02/13/2014, 07:39:32.991> LVL:1 RC: 0 MGMT_PCOIP_DATA :BW: Decrease (loss) loss 0.000 active 768.4845 -> 926.2378, plateau 147.2917 -> 945.1406 min_max 147.2917 floor 207.2000
02/13/2014, 07:39:33.405> LVL:1 RC: 0 MGMT_PCOIP_DATA :BW: Decrease (loss) loss 0.004 active 930.7117 -> 798.0853, plateau 945.1406 -> 814.3727 min_max 147.2917 floor 207.2000
02/13/2014, 07:39:38.449> LVL:2 RC: 0 MGMT_PCOIP_DATA :Tx thread info: bw limit = 814, plateau = 814.4, avg tx = 78.9, avg rx = 7.6 (KBytes/s)
02/13/2014, 07:39:38.449> LVL:1 RC: 0 VGMAC :Stat frms: R=000000/000000/465719 T=000000/1183303/202749 (A/I/O) Loss=0.00%/3.18% (R/T)

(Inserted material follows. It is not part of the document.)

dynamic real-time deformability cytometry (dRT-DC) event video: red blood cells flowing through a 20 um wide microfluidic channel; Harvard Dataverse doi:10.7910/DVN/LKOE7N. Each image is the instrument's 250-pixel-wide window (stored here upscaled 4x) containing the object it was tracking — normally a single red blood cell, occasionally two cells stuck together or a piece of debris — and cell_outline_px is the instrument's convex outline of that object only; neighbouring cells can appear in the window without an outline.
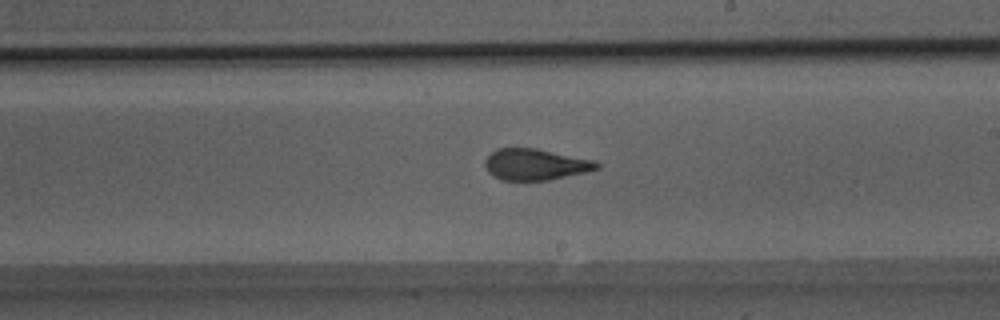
{"species": "Egyptian fruit bat (a non-hibernating species)", "species_latin": "Rousettus aegyptiacus", "temperature_condition": "room temperature", "stored_images_in_passage": 29, "camera_frame_rate_fps": 3000, "um_per_image_px": 0.085, "animal": {"sex": "male"}, "frame": {"image": 1, "passage_image": 17, "time_ms": 5.333, "image_size_px": [1000, 320], "cell_outline_px": [[600, 168], [584, 172], [548, 180], [500, 180], [492, 176], [488, 172], [484, 164], [484, 160], [496, 148], [536, 148], [596, 160], [600, 164]], "centroid_in_image_um": [45.49, 13.97], "position_along_channel_um": 243.5, "area_um2": 20.46}}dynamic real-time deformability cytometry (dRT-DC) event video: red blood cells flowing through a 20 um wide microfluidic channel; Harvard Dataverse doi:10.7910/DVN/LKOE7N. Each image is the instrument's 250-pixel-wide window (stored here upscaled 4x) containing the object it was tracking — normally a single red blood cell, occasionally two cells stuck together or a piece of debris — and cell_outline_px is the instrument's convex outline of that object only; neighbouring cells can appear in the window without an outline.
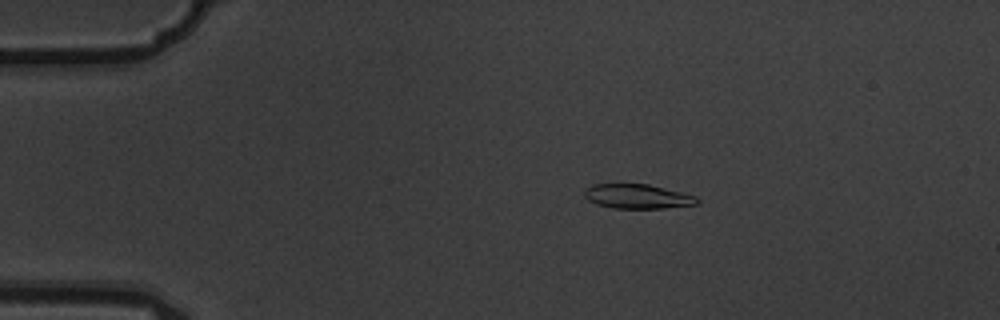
{"species": "common noctule bat (a hibernating species)", "species_latin": "Nyctalus noctula", "temperature_condition": "warm", "stored_images_in_passage": 6, "camera_frame_rate_fps": 3000, "um_per_image_px": 0.085, "animal": {"sex": "male", "body_mass_g": 19.5, "forearm_length_mm": 54.6}, "frame": {"image": 1, "passage_image": 4, "time_ms": 1.0, "image_size_px": [1000, 320], "cell_outline_px": [[700, 200], [696, 204], [664, 208], [612, 208], [596, 204], [588, 200], [584, 196], [584, 188], [592, 184], [648, 184], [696, 196]], "centroid_in_image_um": [54.13, 16.69], "position_along_channel_um": 30.9, "area_um2": 16.01}}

02/13/2014, 07:39:40.609> LVL:1 RC: 0 MGMT_PCOIP_DATA :BW: Decrease (loss) loss 0.059 active 824.5322 -> 707.0364, plateau 814.3727 -> 721.4657 min_max 814.3727 floor 29.4000
So, I have been trying to investigate the network. One of the tools I've been using is iperf. I have set up the following:
On my VM: iperf -s -u -l 1300 -i 1
On another VM at the same site: iperf -c 10.2.14.161 -u -l 1300
If I run this, I get good results, sometimes one datagram arrives out of order.
[ 4] local 10.2.14.161 port 5001 connected with 10.2.20.226 port 62676
[ 4] 0.0- 1.0 sec 127 KBytes 1.04 Mbits/sec 0.151 ms 0/ 100 (0%)

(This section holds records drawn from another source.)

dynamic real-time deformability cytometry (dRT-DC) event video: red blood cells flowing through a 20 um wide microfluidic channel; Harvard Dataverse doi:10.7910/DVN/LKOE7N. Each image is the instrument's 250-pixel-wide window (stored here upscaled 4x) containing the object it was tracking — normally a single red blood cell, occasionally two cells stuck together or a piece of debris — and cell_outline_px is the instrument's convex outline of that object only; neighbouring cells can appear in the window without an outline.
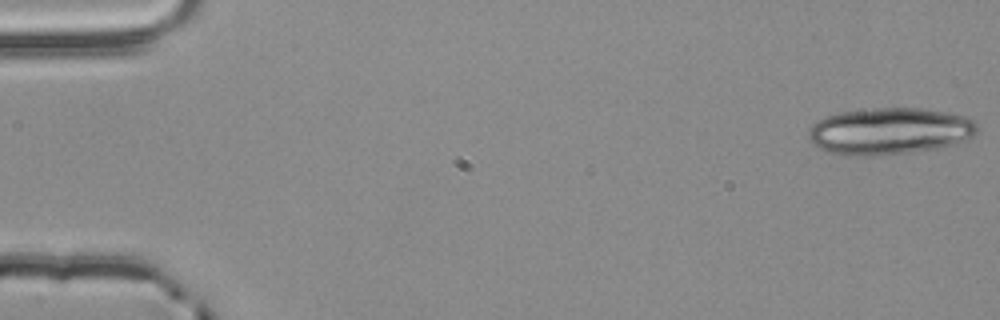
{"species": "common noctule bat (a hibernating species)", "species_latin": "Nyctalus noctula", "temperature_condition": "room temperature", "stored_images_in_passage": 3, "camera_frame_rate_fps": 3000, "um_per_image_px": 0.085, "animal": {"sex": "male", "body_mass_g": 20.4}, "frame": {"image": 1, "passage_image": 1, "time_ms": 0.0, "image_size_px": [1000, 320], "cell_outline_px": [[980, 128], [968, 140], [936, 148], [908, 152], [868, 156], [856, 156], [828, 152], [812, 144], [808, 136], [808, 132], [812, 124], [824, 116], [840, 112], [876, 108], [916, 108], [944, 112], [964, 116], [972, 120]], "centroid_in_image_um": [75.58, 11.14], "position_along_channel_um": 9.4, "area_um2": 45.78}}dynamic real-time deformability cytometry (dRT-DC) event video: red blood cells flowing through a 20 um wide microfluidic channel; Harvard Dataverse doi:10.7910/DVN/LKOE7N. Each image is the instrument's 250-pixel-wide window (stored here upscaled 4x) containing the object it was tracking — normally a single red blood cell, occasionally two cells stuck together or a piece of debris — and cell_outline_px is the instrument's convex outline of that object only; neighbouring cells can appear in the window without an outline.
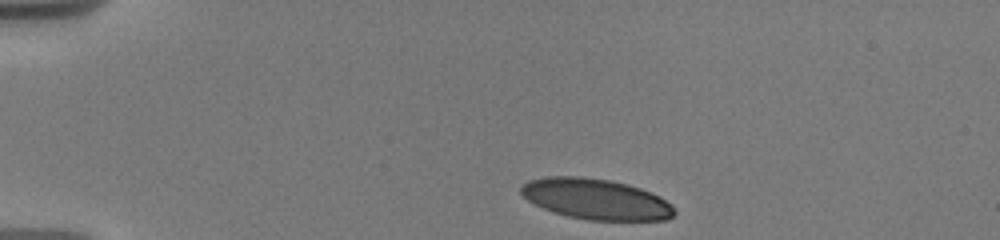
{"species": "human", "species_latin": "Homo sapiens", "temperature_condition": "warm", "stored_images_in_passage": 13, "camera_frame_rate_fps": 3000, "um_per_image_px": 0.085, "donor": {"sex": "male"}, "frame": {"image": 1, "passage_image": 1, "time_ms": 0.0, "image_size_px": [1000, 240], "cell_outline_px": [[676, 212], [668, 220], [588, 220], [568, 216], [552, 212], [528, 200], [520, 192], [520, 188], [528, 180], [548, 176], [580, 176], [608, 180], [628, 184], [652, 192], [660, 196], [672, 204]], "centroid_in_image_um": [50.68, 16.92], "position_along_channel_um": 34.3, "area_um2": 36.41}}
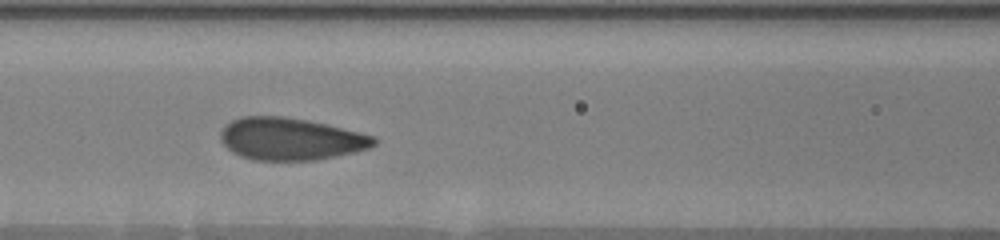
{"frame": {"image": 2, "passage_image": 10, "time_ms": 4.667, "image_size_px": [1000, 240], "cell_outline_px": [[376, 144], [368, 148], [356, 152], [316, 160], [252, 160], [240, 156], [232, 152], [220, 140], [220, 132], [224, 124], [240, 116], [284, 116], [308, 120], [376, 136]], "centroid_in_image_um": [24.67, 11.81], "position_along_channel_um": 141.9, "area_um2": 37.97}}
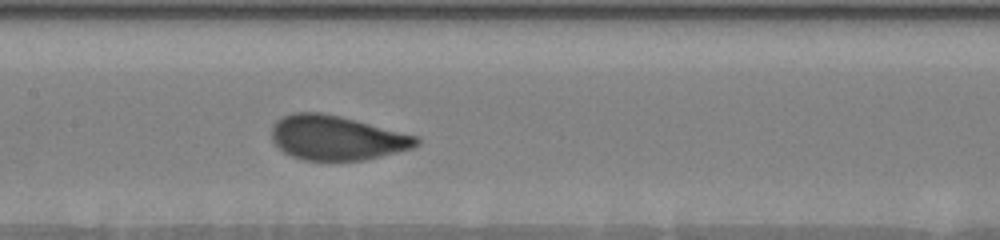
{"frame": {"image": 3, "passage_image": 13, "time_ms": 5.667, "image_size_px": [1000, 240], "cell_outline_px": [[420, 144], [412, 148], [364, 160], [304, 160], [292, 156], [284, 152], [272, 140], [272, 124], [276, 120], [292, 112], [320, 112], [340, 116], [420, 136]], "centroid_in_image_um": [28.63, 11.7], "position_along_channel_um": 178.8, "area_um2": 37.57}}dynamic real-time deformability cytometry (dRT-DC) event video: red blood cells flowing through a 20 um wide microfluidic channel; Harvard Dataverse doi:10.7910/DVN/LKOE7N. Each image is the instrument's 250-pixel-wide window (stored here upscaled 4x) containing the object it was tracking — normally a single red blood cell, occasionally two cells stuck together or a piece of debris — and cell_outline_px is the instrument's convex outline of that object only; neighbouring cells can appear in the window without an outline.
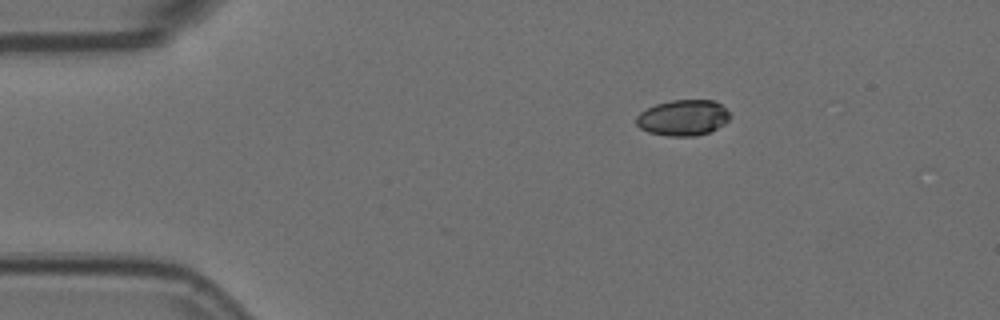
{"species": "Egyptian fruit bat (a non-hibernating species)", "species_latin": "Rousettus aegyptiacus", "temperature_condition": "room temperature", "stored_images_in_passage": 3, "camera_frame_rate_fps": 3000, "um_per_image_px": 0.085, "animal": {"sex": "female"}, "frame": {"image": 1, "passage_image": 1, "time_ms": 0.0, "image_size_px": [1000, 320], "cell_outline_px": [[732, 116], [724, 124], [708, 132], [696, 136], [668, 136], [648, 132], [640, 128], [636, 124], [636, 116], [640, 112], [656, 104], [672, 100], [716, 100]], "centroid_in_image_um": [58.05, 10.01], "position_along_channel_um": 26.9, "area_um2": 19.54}}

[ 4] 1.0- 2.0 sec 128 KBytes 1.05 Mbits/sec 0.096 ms 0/ 101 (0%)
[ 4] 2.0- 3.0 sec 128 KBytes 1.05 Mbits/sec 0.115 ms 0/ 101 (0%)
[ 4] 3.0- 4.0 sec 128 KBytes 1.05 Mbits/sec 0.111 ms 0/ 101 (0%)

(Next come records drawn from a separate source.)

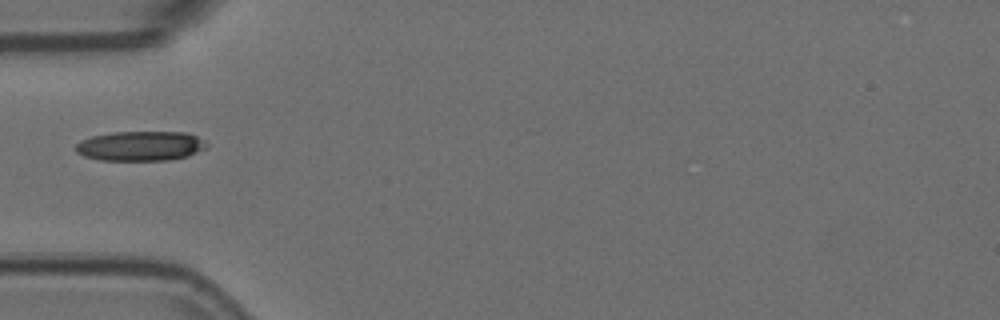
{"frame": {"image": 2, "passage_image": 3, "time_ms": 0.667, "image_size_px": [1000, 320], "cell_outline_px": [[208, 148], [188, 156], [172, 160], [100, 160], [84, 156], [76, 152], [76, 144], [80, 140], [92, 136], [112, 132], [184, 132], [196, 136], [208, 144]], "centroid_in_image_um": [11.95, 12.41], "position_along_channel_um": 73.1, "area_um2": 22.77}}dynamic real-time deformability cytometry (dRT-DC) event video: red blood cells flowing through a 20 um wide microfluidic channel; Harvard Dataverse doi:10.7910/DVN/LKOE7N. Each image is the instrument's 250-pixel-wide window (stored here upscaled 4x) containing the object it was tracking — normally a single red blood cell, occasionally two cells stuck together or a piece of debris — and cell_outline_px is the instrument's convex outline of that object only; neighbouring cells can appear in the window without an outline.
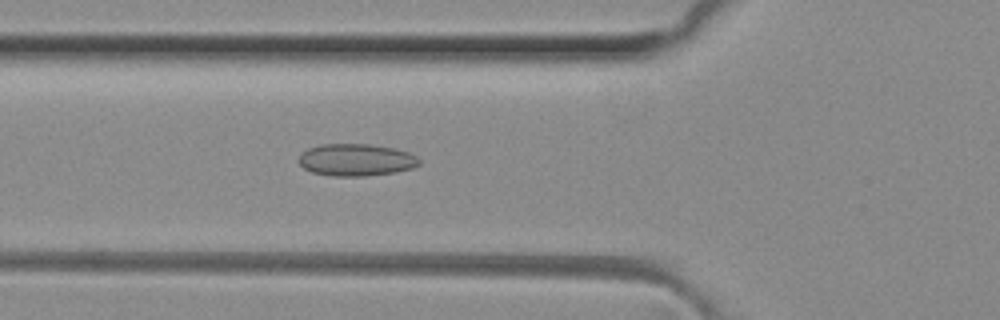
{"species": "common noctule bat (a hibernating species)", "species_latin": "Nyctalus noctula", "temperature_condition": "room temperature", "stored_images_in_passage": 50, "camera_frame_rate_fps": 3000, "um_per_image_px": 0.085, "animal": {"sex": "female", "body_mass_g": 29.2, "forearm_length_mm": 56.3}, "frame": {"image": 1, "passage_image": 18, "time_ms": 5.667, "image_size_px": [1000, 320], "cell_outline_px": [[420, 164], [412, 168], [396, 172], [364, 176], [332, 176], [312, 172], [304, 168], [296, 160], [308, 148], [320, 144], [368, 144], [392, 148], [408, 152], [416, 156], [420, 160]], "centroid_in_image_um": [30.26, 13.59], "position_along_channel_um": 95.5, "area_um2": 22.54}}
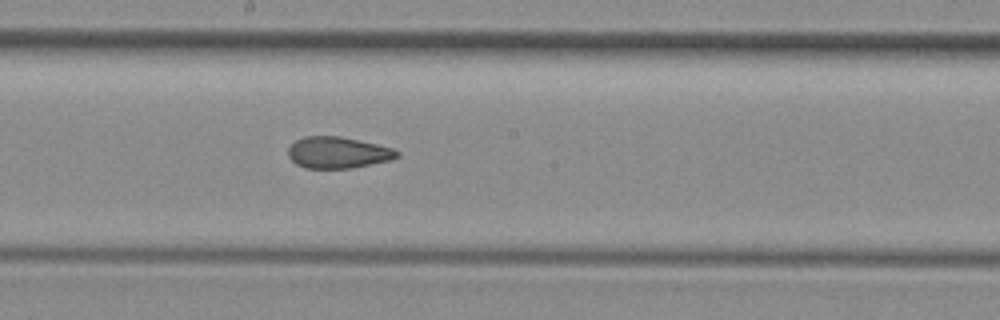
{"frame": {"image": 2, "passage_image": 27, "time_ms": 8.667, "image_size_px": [1000, 320], "cell_outline_px": [[400, 156], [392, 160], [352, 168], [304, 168], [296, 164], [288, 156], [288, 148], [296, 140], [304, 136], [340, 136], [376, 144], [392, 148], [400, 152]], "centroid_in_image_um": [28.73, 12.97], "position_along_channel_um": 219.5, "area_um2": 20.0}}
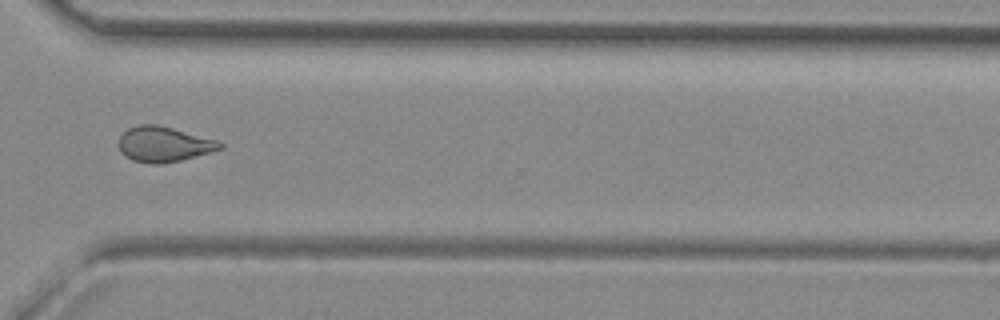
{"frame": {"image": 3, "passage_image": 37, "time_ms": 12.0, "image_size_px": [1000, 320], "cell_outline_px": [[224, 148], [212, 152], [180, 160], [160, 164], [152, 164], [132, 160], [124, 156], [120, 152], [120, 136], [128, 128], [140, 124], [156, 124], [220, 140], [224, 144]], "centroid_in_image_um": [13.96, 12.26], "position_along_channel_um": 356.6, "area_um2": 20.92}}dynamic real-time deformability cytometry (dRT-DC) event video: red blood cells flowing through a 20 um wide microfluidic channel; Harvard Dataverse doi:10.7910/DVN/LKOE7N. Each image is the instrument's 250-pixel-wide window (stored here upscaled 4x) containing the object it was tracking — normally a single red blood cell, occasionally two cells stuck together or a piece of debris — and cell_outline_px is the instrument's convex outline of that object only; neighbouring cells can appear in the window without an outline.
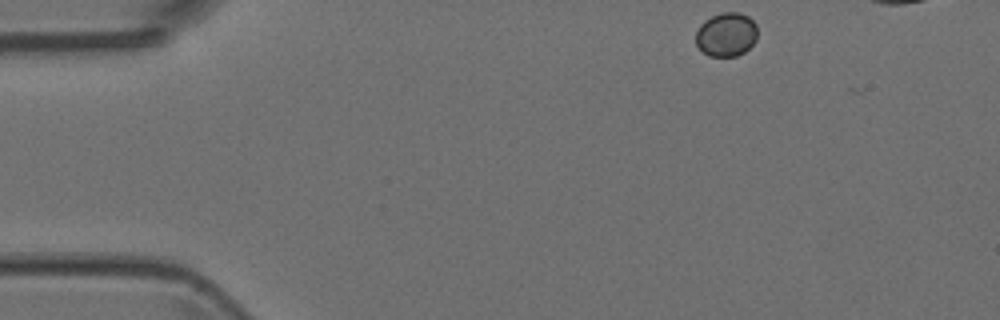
{"species": "Egyptian fruit bat (a non-hibernating species)", "species_latin": "Rousettus aegyptiacus", "temperature_condition": "room temperature", "stored_images_in_passage": 3, "camera_frame_rate_fps": 3000, "um_per_image_px": 0.085, "animal": {"sex": "female"}, "frame": {"image": 1, "passage_image": 1, "time_ms": 0.0, "image_size_px": [1000, 320], "cell_outline_px": [[756, 40], [744, 52], [736, 56], [708, 56], [696, 44], [696, 32], [700, 24], [704, 20], [720, 12], [736, 12], [748, 16], [756, 24]], "centroid_in_image_um": [61.72, 2.92], "position_along_channel_um": 23.3, "area_um2": 15.72}}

[ 4] 4.0- 5.0 sec 128 KBytes 1.05 Mbits/sec 0.176 ms 0/ 101 (0%)
[ 4] 5.0- 6.0 sec 127 KBytes 1.04 Mbits/sec 0.224 ms 0/ 100 (0%)
[ 4] 6.0- 7.0 sec 128 KBytes 1.05 Mbits/sec 0.337 ms 0/ 101 (0%)
[ 4] 7.0- 8.0 sec 128 KBytes 1.05 Mbits/sec 0.433 ms 0/ 101 (0%)
[ 4] 8.0- 9.0 sec 128 KBytes 1.05 Mbits/sec 0.435 ms 0/ 101 (0%)
[ 4] 9.0-10.0 sec 128 KBytes 1.05 Mbits/sec 0.440 ms 0/ 101 (0%)
[ 4] 0.0-10.0 sec 1.25 MBytes 1.05 Mbits/sec 0.508 ms 0/ 1009 (0%)
[ 4] 0.0-10.0 sec 1 datagrams received out-of-order
However, if I increase the bandwidth by using the -b command, then I immediately see significant packet loss.
iperf -c 10.2.14.161 -u -l 1300 -b 100m
[ 4] local 10.2.14.161 port 5001 connected with 10.2.20.226 port 62678
[ 4] 0.0- 1.0 sec 9.62 MBytes 80.7 Mbits/sec 0.059 ms 1702/ 9462 (18%)
[ 4] 1.0- 2.0 sec 10.5 MBytes 87.8 Mbits/sec 0.022 ms 1168/ 9615 (12%)
[ 4] 2.0- 3.0 sec 10.4 MBytes 87.5 Mbits/sec 0.000 ms 1207/ 9616 (13%)
[ 4] 3.0- 4.0 sec 10.5 MBytes 88.2 Mbits/sec 0.000 ms 1130/ 9615 (12%)
[ 4] 4.0- 5.0 sec 10.2 MBytes 85.2 Mbits/sec 0.000 ms 1426/ 9616 (15%)
[ 4] 5.0- 6.0 sec 10.4 MBytes 87.4 Mbits/sec 0.000 ms 1212/ 9615 (13%)
[ 4] 6.0- 7.0 sec 10.3 MBytes 86.2 Mbits/sec 0.000 ms 1331/ 9615 (14%)
[ 4] 7.0- 8.0 sec 10.0 MBytes 84.3 Mbits/sec 0.000 ms 1514/ 9616 (16%)
[ 4] 8.0- 9.0 sec 10.1 MBytes 85.1 Mbits/sec 0.000 ms 1431/ 9615 (15%)
[ 4] 9.0-10.0 sec 9.66 MBytes 81.0 Mbits/sec 0.000 ms 1827/ 9616 (19%)
[ 4] 0.0-10.0 sec 102 MBytes 85.3 Mbits/sec 0.000 ms 13947/96002 (15%)
[ 4] 0.0-10.0 sec 1 datagrams received out-of-order
Is this telling me anything useful, or do I have my iperf configured incorrectly? I should note that I am using the following policy in the pcoip_adm group policy template "Configure the PCoIP session MTU" Enabled and set to 1300 bytes.